I didn't have the energy to care that he was seeing me like this. I thought I was hallucinating when a human size teddy bear was placed under my arms to console me. Without my parents company, I was alone and bedridden for almost four weeks with no recovery in sight.
I remember watching TV with him and barely being able to make conversation because my throat was so swollen. Despite being in three day old clothes, donning a greasy head and speaking in a newly fashioned, sexy manner, I still didn't want him to leave. He was the first boy I ever fell in love with. He was the reason I started writing love poems. He had taken me on my first real date. He was the beginning of my love story and at the time, I had wanted him to be my ending. Little did I know, our final chapter was coming faster than I could have anticipated.
After Mike left my house, I texted him on my new flip phone (cell phones were just becoming a thing at the time) thanking him for the teddy bear and for stopping by to visit. I fell asleep after my thank you text and woke up three hours later to no new messages. Another hour passed and then another, until it was the next day and I still hadn't heard from him.
I began to worry. Was he so repulsed by my sick appearance that he decided to just call it quits? Wasn't he the one who gave me mono? How could he abandon me in my dreariness? Didn't he care that he was the reason I was bedridden for a month?
Days passed and then a week with no answer to my calls or texts. That's when the real sickness occurred - when the kissing disease crept out of my throat, crawled into my head and infected my brain. I began formulating a list of explanations for his absence.
Maybe he was abducted by aliens! He does love the idea of life on other planets.
Maybe the government got to him! He was a proud anarchist after all.
Maybe he's on an impromptu family trip and forgot his phone at home. Silly Mike!
No, I got it! He's finally writing that book he's been talking about and has shut himself off from the world to focus! Yes, that must be it! My scholarly and motivated boyfriend!
When the sickness subsided and I was finally able to eat solid food again, my delusions disappeared from view and I had learned that during my six week infirmity, Mike had not been abducted by aliens or the government, but started dating someone else. (Cue the melancholy sounds of a tiny violin, a cascade of tears and the harsh reality of a first heartbreak).
Ah, that summer was a sweet one. The end of June to the beginning of July had already been wasted to poor hygiene, liquid foods and endless sleep - thank you Mike! Thank you mono! (I did lose twenty pounds though). The end of July to the beginning of September was occupied by heartache, loneliness and the comfort of my journals. (This is where my love for writing blossomed and began to flourish).
After our breakup, I had filled three journals, beginning to end, with sad poetry and confessions of love and heartbreak. At that point, I had taught myself that the only person who can truly love me, is me. There are going to be many loves that walk in and out of my life, but the love that forever remains is the love I have for myself.
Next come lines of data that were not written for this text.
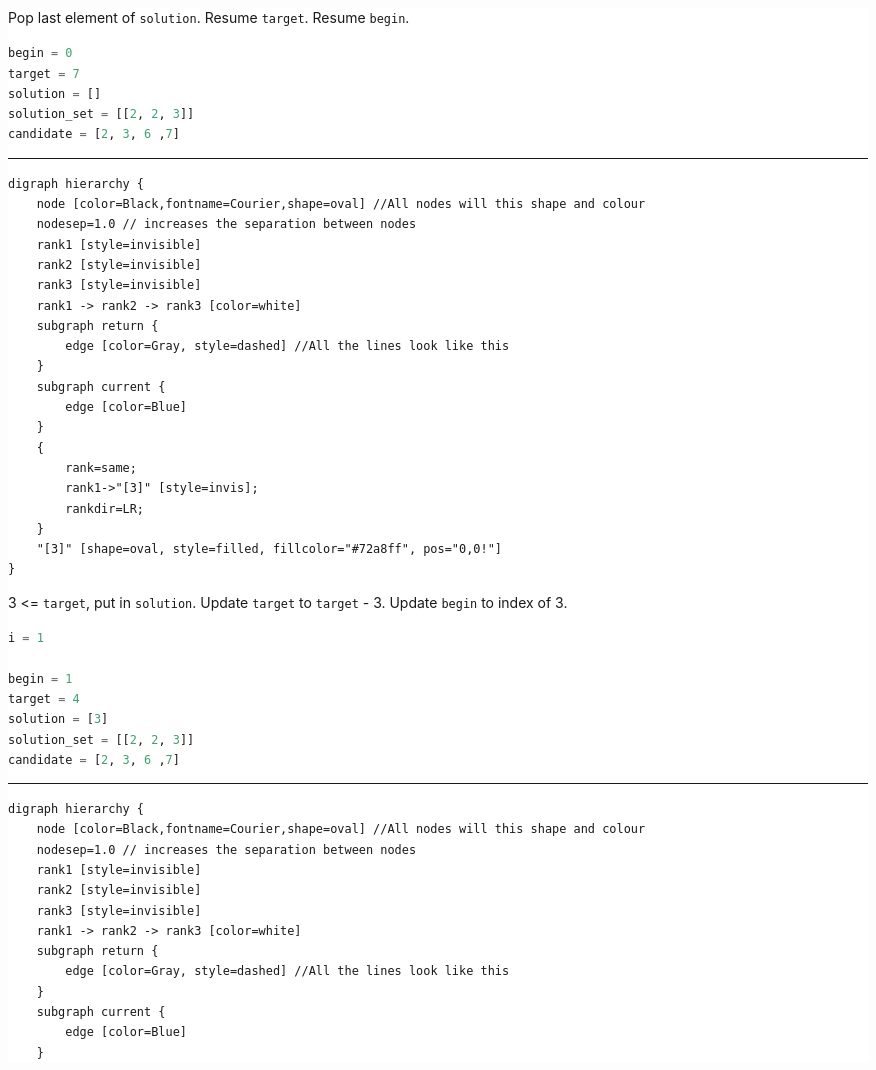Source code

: Pop last element of `solution`.
Resume `target`.
Resume `begin`.


```python
begin = 0
target = 7
solution = []
solution_set = [[2, 2, 3]]
candidate = [2, 3, 6 ,7]
```

---

```graphviz
digraph hierarchy {
    node [color=Black,fontname=Courier,shape=oval] //All nodes will this shape and colour
    nodesep=1.0 // increases the separation between nodes
    rank1 [style=invisible]
    rank2 [style=invisible]
    rank3 [style=invisible]
    rank1 -> rank2 -> rank3 [color=white]
    subgraph return {
        edge [color=Gray, style=dashed] //All the lines look like this
    }
    subgraph current {
        edge [color=Blue]
    }
    {
        rank=same;
        rank1->"[3]" [style=invis];
        rankdir=LR;
    } 
    "[3]" [shape=oval, style=filled, fillcolor="#72a8ff", pos="0,0!"]
}
```

3 <= `target`, put in `solution`.
Update `target` to `target` - 3.
Update `begin` to index of 3.


```python
i = 1

begin = 1
target = 4
solution = [3]
solution_set = [[2, 2, 3]]
candidate = [2, 3, 6 ,7]
```

---

```graphviz
digraph hierarchy {
    node [color=Black,fontname=Courier,shape=oval] //All nodes will this shape and colour
    nodesep=1.0 // increases the separation between nodes
    rank1 [style=invisible]
    rank2 [style=invisible]
    rank3 [style=invisible]
    rank1 -> rank2 -> rank3 [color=white]
    subgraph return {
        edge [color=Gray, style=dashed] //All the lines look like this
    }
    subgraph current {
        edge [color=Blue]
    }
```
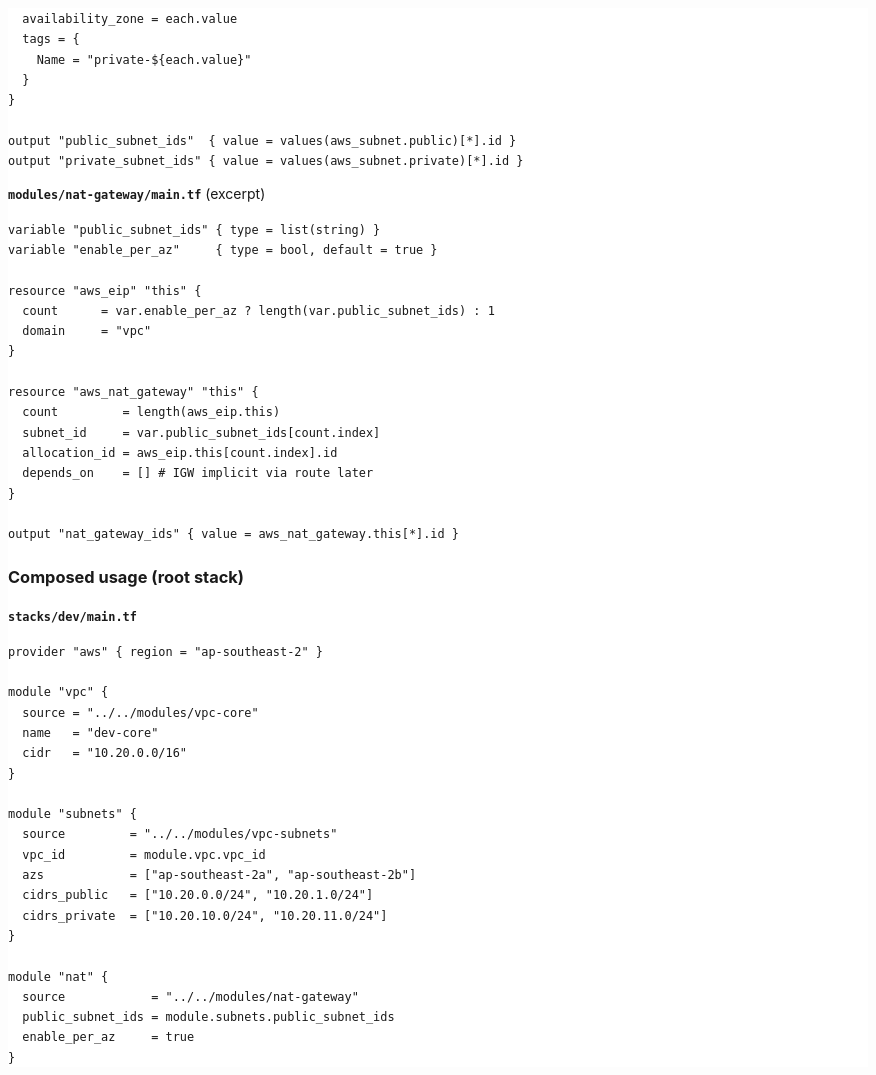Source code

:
 ```hcl
  availability_zone = each.value
  tags = {
    Name = "private-${each.value}"
  }
}

output "public_subnet_ids"  { value = values(aws_subnet.public)[*].id }
output "private_subnet_ids" { value = values(aws_subnet.private)[*].id }
```

**`modules/nat-gateway/main.tf`** (excerpt)

```hcl
variable "public_subnet_ids" { type = list(string) }
variable "enable_per_az"     { type = bool, default = true }

resource "aws_eip" "this" {
  count      = var.enable_per_az ? length(var.public_subnet_ids) : 1
  domain     = "vpc"
}

resource "aws_nat_gateway" "this" {
  count         = length(aws_eip.this)
  subnet_id     = var.public_subnet_ids[count.index]
  allocation_id = aws_eip.this[count.index].id
  depends_on    = [] # IGW implicit via route later
}

output "nat_gateway_ids" { value = aws_nat_gateway.this[*].id }
```

### Composed usage (root stack)

**`stacks/dev/main.tf`**

```hcl
provider "aws" { region = "ap-southeast-2" }

module "vpc" {
  source = "../../modules/vpc-core"
  name   = "dev-core"
  cidr   = "10.20.0.0/16"
}

module "subnets" {
  source         = "../../modules/vpc-subnets"
  vpc_id         = module.vpc.vpc_id
  azs            = ["ap-southeast-2a", "ap-southeast-2b"]
  cidrs_public   = ["10.20.0.0/24", "10.20.1.0/24"]
  cidrs_private  = ["10.20.10.0/24", "10.20.11.0/24"]
}

module "nat" {
  source            = "../../modules/nat-gateway"
  public_subnet_ids = module.subnets.public_subnet_ids
  enable_per_az     = true
}
```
I write this to not only share a comical and heartfelt story of my first heartbreak, but to shed light on the process of life and the natural order of things. We have our highs, we have our lows, we have the ordinary and the in-between, but we also have unremitting resilience. Most of what we’re going through, at some point or another, can be looked back on with laughter, a sense of gratitude for all that we’ve learned, and a hopeful perspective for more lessons to come our way.